● **Work to be completed**
If a line of the records contains the string "Rtin", copy it out.

(Text-based design files)
· · · · ·
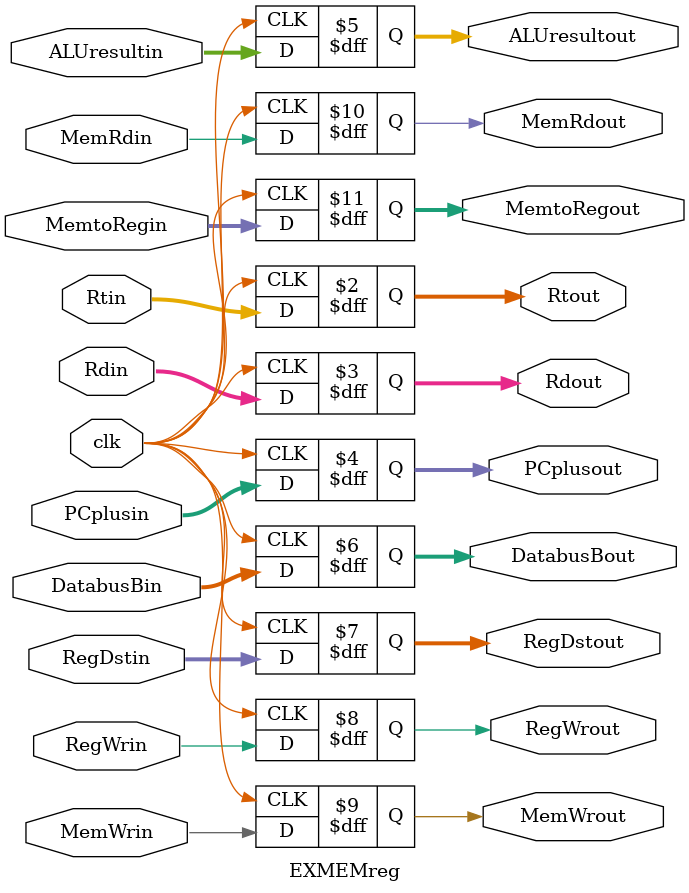
<source format=v>
module EXMEMreg(clk,Rtin,Rdin,PCplusin,ALUresultin,DatabusBin,RegDstin,RegWrin,MemWrin,MemRdin,MemtoRegin,
Rtout,Rdout,PCplusout,ALUresultout,DatabusBout,RegDstout,RegWrout,MemWrout,MemRdout,MemtoRegout);
input clk;
input [4:0] Rtin;
input [4:0] Rdin;
input [31:0] PCplusin;
input [31:0] ALUresultin;
input [31:0] DatabusBin;
input [1:0] RegDstin;
input RegWrin;
input MemWrin;
input MemRdin;
input [1:0] MemtoRegin;
output [4:0] Rtout;
reg [4:0] Rtout;
output [4:0] Rdout;
reg [4:0] Rdout;
output [31:0] PCplusout;
reg [31:0] PCplusout;
output [31:0] ALUresultout;
reg [31:0] ALUresultout;
output [31:0] DatabusBout;
reg [31:0] DatabusBout;
output [1:0] RegDstout;
reg [1:0] RegDstout;
output RegWrout;
reg RegWrout;
output MemWrout;
reg MemWrout;
output MemRdout;
reg MemRdout;
output [1:0] MemtoRegout;
reg [1:0] MemtoRegout;
always @(posedge clk)
begin
  Rtout <= Rtin;
  Rdout <= Rdin;
  PCplusout <= PCplusin;
  ALUresultout <= ALUresultin;
  DatabusBout <= DatabusBin;
  RegDstout <= RegDstin;
  RegWrout <= RegWrin;
  MemWrout <= MemWrin;
  MemRdout <= MemRdin;
  MemtoRegout <= MemtoRegin;
end
endmodule
</source>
· · · · ·
● **Exercise result**
module EXMEMreg(clk,Rtin,Rdin,PCplusin,ALUresultin,DatabusBin,RegDstin,RegWrin,MemWrin,MemRdin,MemtoRegin,
input [4:0] Rtin;
  Rtout <= Rtin;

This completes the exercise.